The system also processes digital images of soybean leaves, identifying color patterns such as green, yellow, and brown that correspond to different stages of disease progression.

To merge these diverse datasets, the researchers used a Hidden Markov Chain model, which demonstrated higher accuracy and reliability compared with traditional fuzzy logic approaches. According to the researchers, the model achieved 100 per cent accuracy in matching evaluated risk scenarios for Asian rust outbreaks during testing.

The research was conducted over four years using the conventional soybean cultivar BRS 536, with field trials carried out in georeferenced plots in the Poxoréu region of Mato Grosso. Each crop cycle generated more than 2 gigabytes of data, including climate readings and high-resolution leaf images.

Practical Decision Support for Farmers

The digital platform compiles analytical reports using two decades of historical agricultural data, helping farmers assess risk across different crop cycle stages.
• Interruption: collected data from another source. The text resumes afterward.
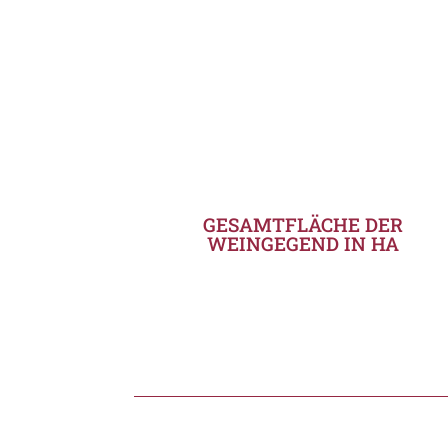
GESAMTFLÄCHE DER
WEINGEGEND IN HA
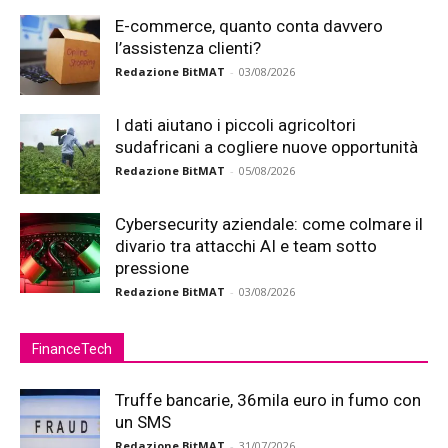
E-commerce, quanto conta davvero
l’assistenza clienti?
Redazione BitMAT
-
03/08/2026
I dati aiutano i piccoli agricoltori
sudafricani a cogliere nuove opportunità
Redazione BitMAT
-
05/08/2026
Cybersecurity aziendale: come colmare il
divario tra attacchi AI e team sotto
pressione
Redazione BitMAT
-
03/08/2026
FinanceTech
Truffe bancarie, 36mila euro in fumo con
un SMS
Redazione BitMAT
-
31/07/2026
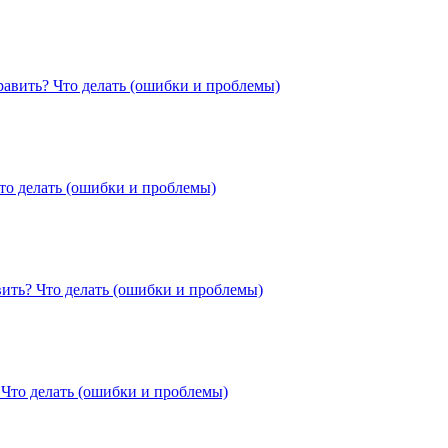
равить?
Что делать (ошибки и проблемы)
то делать (ошибки и проблемы)
вить?
Что делать (ошибки и проблемы)
?
Что делать (ошибки и проблемы)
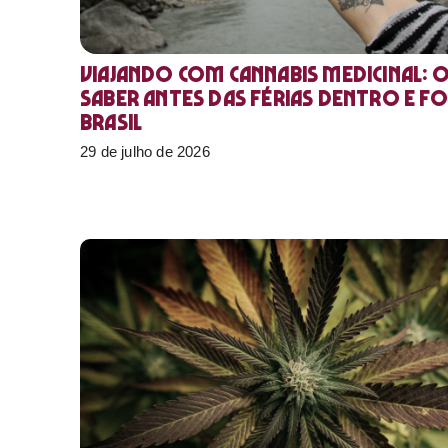
Viajando com cannabis medicinal: 
saber antes das férias dentro e f
Brasil
29 de julho de 2026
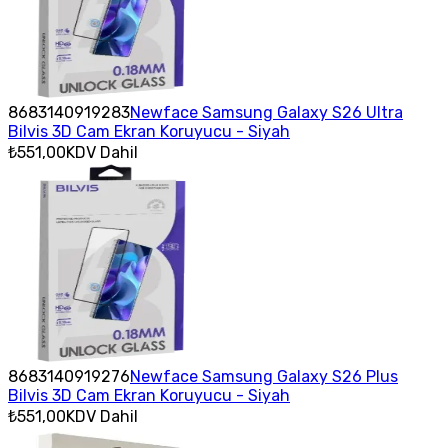
8683140919283
Newface Samsung Galaxy S26 Ultra
Bilvis 3D Cam Ekran Koruyucu - Siyah
₺551,00
KDV Dahil
8683140919276
Newface Samsung Galaxy S26 Plus
Bilvis 3D Cam Ekran Koruyucu - Siyah
₺551,00
KDV Dahil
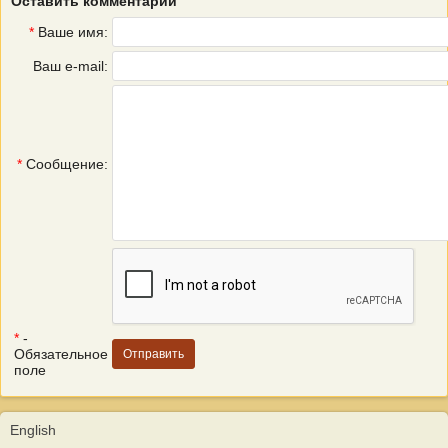
Оставить комментарий
*
Ваше имя:
Ваш e-mail:
*
Сообщение:
*
-
Обязательное
поле
English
The user interface allows producers to review climate trends, plant imagery, and disease risk assessments in a single dashboard. Reports also provide agronomic recommendations for disease management and link to Brazil’s AGROFIT database, which lists agrochemicals approved by the Ministry of Agriculture for controlling Asian rust.

According to Neves, the system enables more precise monitoring of disease risk across the crop lifecycle while supporting more targeted use of fungicides.

“The key point of the research was creating a method that integrates different types of data to provide a more reliable diagnosis,” he said. “Using only images or climate data separately can lead to false positives.”

Expert Validation

Plant pathologists Bernardo Halfeld‑Vieira and Katia Nechet of Embrapa Environment helped validate the system alongside other experts.

They say the model provides more accurate estimates of environmental conditions that favor disease progression and allows farmers to take preventive action before infections reach severe levels.

“In practice, the method enables control measures to be taken before the disease becomes severe,” the researchers said. “Farmers can decide earlier when to implement control strategies.”

Technology Meets Agricultural Education

Beyond its agricultural applications, the system has also been integrated into academic programs to demonstrate how digital technologies can solve complex farming challenges.

Neves, who is now a professor at the Federal Institute of São Paulo, says the research has become a practical teaching case that illustrates how computer science can support modern agriculture.

According to the researchers, the project highlights the growing role of data-driven agriculture in improving productivity, sustainability, and resilience in global food systems.